** INPUT RECORDS follows **
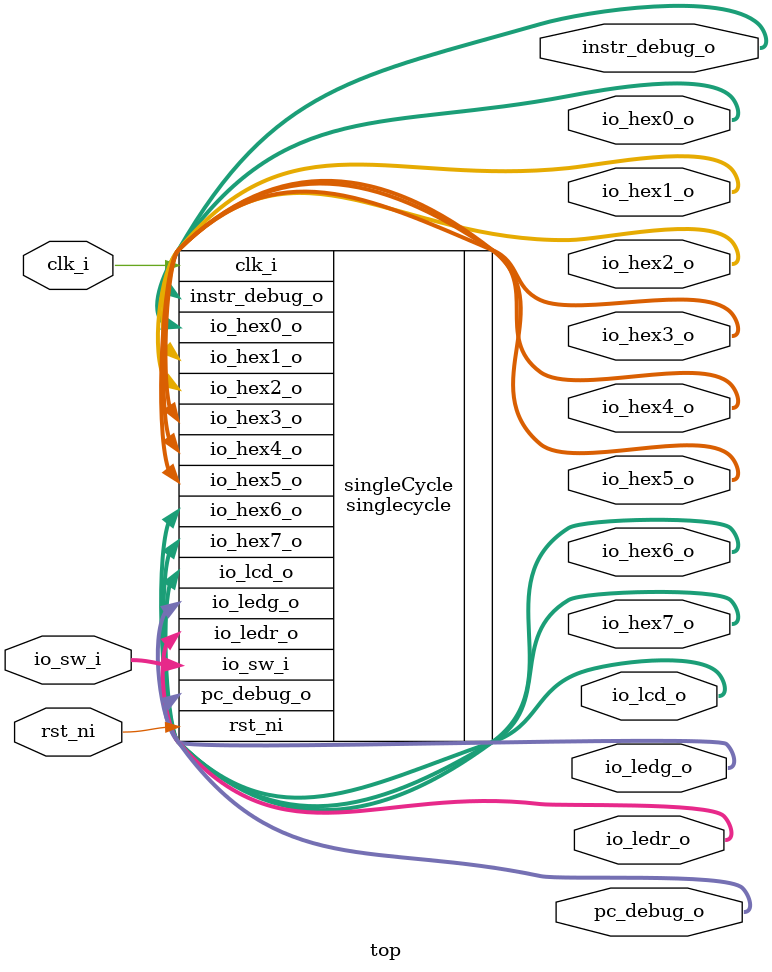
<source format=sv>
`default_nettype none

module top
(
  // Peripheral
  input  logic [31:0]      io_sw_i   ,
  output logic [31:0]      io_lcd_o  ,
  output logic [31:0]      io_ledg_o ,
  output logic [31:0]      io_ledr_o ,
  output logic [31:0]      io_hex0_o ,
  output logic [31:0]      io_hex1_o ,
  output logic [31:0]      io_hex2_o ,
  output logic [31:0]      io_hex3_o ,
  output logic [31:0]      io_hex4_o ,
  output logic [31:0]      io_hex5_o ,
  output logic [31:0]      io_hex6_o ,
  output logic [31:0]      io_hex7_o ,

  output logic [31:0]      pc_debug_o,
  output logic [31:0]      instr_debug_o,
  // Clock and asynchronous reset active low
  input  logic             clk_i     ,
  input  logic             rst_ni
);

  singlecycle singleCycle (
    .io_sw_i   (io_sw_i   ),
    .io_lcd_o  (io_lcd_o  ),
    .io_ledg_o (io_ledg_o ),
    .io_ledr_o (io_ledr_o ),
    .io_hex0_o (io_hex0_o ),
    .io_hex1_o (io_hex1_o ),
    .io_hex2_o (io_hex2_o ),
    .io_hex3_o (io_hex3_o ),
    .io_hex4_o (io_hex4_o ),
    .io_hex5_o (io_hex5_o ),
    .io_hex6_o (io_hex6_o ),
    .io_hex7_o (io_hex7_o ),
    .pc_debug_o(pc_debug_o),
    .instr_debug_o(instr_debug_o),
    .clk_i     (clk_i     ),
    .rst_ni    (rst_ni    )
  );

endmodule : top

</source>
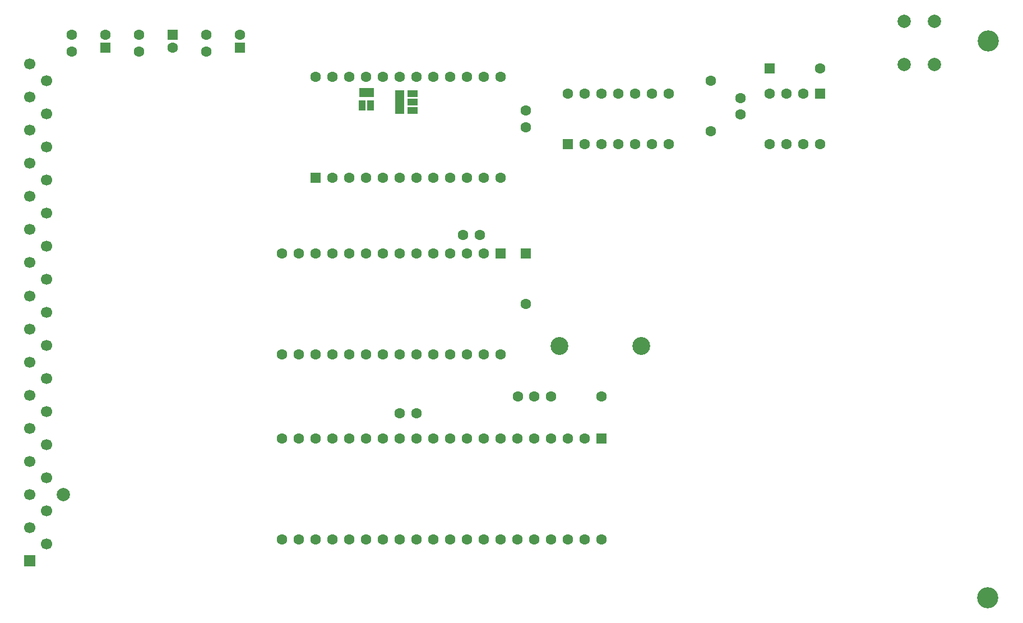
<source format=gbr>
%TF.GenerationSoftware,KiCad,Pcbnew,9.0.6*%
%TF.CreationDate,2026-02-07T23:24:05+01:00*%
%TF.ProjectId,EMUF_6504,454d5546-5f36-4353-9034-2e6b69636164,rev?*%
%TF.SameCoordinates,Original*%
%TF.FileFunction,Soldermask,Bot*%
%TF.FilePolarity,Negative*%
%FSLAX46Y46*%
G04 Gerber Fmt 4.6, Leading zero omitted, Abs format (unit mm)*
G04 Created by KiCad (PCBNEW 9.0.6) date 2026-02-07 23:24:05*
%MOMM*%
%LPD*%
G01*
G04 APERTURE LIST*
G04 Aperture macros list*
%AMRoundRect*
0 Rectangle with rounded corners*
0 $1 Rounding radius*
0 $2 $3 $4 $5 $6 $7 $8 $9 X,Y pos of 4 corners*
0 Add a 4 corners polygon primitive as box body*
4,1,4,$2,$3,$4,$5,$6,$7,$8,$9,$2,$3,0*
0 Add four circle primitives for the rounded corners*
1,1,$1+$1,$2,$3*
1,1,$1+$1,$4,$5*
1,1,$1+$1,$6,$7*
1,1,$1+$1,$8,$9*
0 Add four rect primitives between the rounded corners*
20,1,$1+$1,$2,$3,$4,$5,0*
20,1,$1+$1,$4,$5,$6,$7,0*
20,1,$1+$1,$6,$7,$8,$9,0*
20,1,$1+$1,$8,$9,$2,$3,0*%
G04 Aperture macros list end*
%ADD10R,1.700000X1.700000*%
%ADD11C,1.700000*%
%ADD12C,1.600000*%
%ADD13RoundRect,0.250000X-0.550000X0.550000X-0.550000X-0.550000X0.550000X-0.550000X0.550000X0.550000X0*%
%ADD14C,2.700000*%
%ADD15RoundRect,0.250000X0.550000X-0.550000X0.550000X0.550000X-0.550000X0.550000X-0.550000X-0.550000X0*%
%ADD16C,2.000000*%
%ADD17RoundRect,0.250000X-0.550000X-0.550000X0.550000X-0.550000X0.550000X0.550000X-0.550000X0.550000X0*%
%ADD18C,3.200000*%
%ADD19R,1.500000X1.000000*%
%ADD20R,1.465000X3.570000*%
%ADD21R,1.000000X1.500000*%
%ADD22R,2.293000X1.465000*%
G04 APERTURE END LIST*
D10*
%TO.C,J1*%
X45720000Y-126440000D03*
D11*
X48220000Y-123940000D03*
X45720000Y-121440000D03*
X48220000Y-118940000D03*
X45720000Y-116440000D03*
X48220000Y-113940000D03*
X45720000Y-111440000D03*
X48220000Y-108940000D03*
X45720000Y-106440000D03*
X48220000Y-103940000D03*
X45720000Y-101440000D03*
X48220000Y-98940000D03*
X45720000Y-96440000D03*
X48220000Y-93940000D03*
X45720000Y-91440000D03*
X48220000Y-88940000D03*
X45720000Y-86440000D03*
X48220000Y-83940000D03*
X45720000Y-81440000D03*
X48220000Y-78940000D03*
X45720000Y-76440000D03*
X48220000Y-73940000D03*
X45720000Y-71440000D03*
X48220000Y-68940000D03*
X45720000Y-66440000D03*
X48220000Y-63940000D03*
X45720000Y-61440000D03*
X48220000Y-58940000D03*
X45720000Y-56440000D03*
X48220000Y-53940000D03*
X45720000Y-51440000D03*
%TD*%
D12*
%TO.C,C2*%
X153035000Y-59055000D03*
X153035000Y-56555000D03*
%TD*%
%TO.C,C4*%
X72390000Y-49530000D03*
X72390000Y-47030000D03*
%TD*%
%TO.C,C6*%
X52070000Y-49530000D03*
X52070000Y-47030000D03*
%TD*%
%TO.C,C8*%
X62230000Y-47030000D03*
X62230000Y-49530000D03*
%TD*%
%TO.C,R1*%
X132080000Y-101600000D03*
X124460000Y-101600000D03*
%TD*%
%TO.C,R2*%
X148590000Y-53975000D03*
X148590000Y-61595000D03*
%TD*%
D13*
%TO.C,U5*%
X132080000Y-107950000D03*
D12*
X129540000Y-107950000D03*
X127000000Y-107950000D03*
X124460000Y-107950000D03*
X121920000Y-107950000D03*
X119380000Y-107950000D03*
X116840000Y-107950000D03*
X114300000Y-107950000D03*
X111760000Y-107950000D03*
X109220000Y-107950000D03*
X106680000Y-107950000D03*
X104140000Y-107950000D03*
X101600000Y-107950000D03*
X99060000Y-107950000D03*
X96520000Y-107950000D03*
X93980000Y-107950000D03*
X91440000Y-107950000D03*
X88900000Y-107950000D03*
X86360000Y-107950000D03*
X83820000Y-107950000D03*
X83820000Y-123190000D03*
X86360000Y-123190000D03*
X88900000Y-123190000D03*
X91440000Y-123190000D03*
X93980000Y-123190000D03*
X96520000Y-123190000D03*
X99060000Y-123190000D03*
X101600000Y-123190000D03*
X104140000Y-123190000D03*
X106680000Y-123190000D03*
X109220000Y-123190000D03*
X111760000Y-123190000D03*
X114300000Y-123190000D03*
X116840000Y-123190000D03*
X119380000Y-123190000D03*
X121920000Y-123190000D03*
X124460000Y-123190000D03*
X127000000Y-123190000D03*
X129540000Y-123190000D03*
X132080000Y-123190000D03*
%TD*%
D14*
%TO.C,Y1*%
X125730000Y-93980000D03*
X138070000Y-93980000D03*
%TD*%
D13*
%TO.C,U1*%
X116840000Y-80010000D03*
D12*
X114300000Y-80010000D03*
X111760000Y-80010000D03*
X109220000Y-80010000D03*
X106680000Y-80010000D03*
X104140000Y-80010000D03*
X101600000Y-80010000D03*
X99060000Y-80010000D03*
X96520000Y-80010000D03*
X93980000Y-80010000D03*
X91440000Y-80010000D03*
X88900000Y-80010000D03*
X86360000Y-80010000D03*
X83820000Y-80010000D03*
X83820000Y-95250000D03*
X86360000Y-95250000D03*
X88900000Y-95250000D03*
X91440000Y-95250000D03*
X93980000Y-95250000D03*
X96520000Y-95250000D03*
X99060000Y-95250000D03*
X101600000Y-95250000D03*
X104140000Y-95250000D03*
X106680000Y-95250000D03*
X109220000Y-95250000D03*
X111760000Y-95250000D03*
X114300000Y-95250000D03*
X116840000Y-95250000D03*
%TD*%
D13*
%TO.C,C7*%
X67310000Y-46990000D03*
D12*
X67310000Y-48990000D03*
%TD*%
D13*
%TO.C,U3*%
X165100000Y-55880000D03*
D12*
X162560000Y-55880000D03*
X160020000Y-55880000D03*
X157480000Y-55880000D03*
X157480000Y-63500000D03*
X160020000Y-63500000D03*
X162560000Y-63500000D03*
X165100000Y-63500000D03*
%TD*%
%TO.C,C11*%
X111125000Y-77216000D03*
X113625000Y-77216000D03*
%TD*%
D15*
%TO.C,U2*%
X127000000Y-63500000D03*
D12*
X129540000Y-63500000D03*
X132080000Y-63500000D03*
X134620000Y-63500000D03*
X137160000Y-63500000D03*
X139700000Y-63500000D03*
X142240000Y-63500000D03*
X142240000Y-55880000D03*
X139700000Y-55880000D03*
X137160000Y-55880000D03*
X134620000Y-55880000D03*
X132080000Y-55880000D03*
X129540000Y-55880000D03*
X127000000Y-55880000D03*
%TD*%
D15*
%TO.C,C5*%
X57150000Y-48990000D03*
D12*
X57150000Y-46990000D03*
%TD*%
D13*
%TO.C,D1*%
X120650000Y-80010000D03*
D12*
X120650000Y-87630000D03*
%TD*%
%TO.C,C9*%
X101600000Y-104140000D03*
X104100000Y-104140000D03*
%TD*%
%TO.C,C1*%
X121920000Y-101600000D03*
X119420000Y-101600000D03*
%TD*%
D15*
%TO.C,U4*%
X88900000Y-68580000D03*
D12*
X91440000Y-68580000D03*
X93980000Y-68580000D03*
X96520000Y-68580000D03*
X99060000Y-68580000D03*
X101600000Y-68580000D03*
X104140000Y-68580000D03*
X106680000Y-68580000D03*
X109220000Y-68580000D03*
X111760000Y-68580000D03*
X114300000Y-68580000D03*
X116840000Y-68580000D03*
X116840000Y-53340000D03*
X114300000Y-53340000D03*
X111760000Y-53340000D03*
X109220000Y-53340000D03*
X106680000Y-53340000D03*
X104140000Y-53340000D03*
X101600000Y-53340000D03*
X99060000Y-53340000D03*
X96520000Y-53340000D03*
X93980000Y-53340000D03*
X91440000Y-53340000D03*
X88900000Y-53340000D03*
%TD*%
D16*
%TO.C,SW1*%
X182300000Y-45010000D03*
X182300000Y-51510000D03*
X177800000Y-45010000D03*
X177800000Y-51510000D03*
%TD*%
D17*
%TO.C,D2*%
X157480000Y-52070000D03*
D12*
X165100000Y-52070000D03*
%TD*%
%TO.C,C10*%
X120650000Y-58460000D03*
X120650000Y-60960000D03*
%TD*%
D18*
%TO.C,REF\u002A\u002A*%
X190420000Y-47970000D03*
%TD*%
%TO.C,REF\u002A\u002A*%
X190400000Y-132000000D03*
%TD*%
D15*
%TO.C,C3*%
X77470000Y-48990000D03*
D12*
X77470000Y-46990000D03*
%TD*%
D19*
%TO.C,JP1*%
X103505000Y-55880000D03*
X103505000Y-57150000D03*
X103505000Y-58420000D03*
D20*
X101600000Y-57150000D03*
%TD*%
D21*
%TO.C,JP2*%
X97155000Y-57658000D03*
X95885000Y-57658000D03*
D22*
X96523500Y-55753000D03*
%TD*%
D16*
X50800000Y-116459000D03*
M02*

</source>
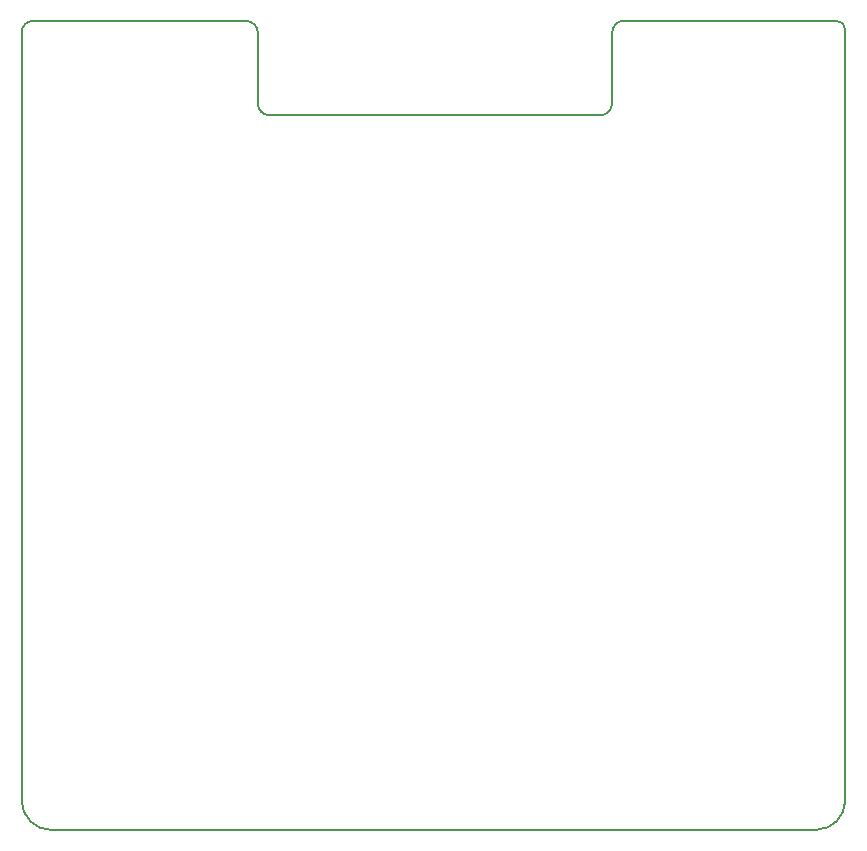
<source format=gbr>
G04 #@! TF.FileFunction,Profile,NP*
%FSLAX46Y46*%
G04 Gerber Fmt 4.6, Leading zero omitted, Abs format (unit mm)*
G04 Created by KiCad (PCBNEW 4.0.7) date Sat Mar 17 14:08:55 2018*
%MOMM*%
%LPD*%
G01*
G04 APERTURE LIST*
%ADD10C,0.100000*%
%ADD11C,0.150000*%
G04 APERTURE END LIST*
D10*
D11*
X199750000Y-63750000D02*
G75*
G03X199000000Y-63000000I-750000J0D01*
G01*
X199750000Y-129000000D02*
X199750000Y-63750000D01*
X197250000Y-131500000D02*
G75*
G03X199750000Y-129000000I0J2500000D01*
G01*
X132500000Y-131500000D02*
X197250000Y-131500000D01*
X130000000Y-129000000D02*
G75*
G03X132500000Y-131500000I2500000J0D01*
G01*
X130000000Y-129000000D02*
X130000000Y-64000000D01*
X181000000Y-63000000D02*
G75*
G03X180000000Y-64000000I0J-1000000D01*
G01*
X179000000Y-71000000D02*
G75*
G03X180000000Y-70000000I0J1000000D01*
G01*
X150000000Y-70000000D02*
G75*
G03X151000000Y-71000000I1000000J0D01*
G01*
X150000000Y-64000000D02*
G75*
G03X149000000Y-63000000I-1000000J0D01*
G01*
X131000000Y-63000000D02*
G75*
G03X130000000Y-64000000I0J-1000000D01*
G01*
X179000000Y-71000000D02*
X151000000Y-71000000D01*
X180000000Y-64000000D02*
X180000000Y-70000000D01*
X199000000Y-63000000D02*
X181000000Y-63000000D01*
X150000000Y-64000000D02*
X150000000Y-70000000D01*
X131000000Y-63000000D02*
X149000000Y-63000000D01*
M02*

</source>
** End of INPUT RECORDS **
**TASK TO COMPLETE:** Only the lines from the one containing "G03X199750000Y-129000000I0J2500000D01*" through the last line of the records should appear, each written out exactly.

**RESULT OF THIS TASK:**
G03X199750000Y-129000000I0J2500000D01*
G01*
X132500000Y-131500000D02*
X197250000Y-131500000D01*
X130000000Y-129000000D02*
G75*
G03X132500000Y-131500000I2500000J0D01*
G01*
X130000000Y-129000000D02*
X130000000Y-64000000D01*
X181000000Y-63000000D02*
G75*
G03X180000000Y-64000000I0J-1000000D01*
G01*
X179000000Y-71000000D02*
G75*
G03X180000000Y-70000000I0J1000000D01*
G01*
X150000000Y-70000000D02*
G75*
G03X151000000Y-71000000I1000000J0D01*
G01*
X150000000Y-64000000D02*
G75*
G03X149000000Y-63000000I-1000000J0D01*
G01*
X131000000Y-63000000D02*
G75*
G03X130000000Y-64000000I0J-1000000D01*
G01*
X179000000Y-71000000D02*
X151000000Y-71000000D01*
X180000000Y-64000000D02*
X180000000Y-70000000D01*
X199000000Y-63000000D02*
X181000000Y-63000000D01*
X150000000Y-64000000D02*
X150000000Y-70000000D01*
X131000000Y-63000000D02*
X149000000Y-63000000D01*
M02*

</source>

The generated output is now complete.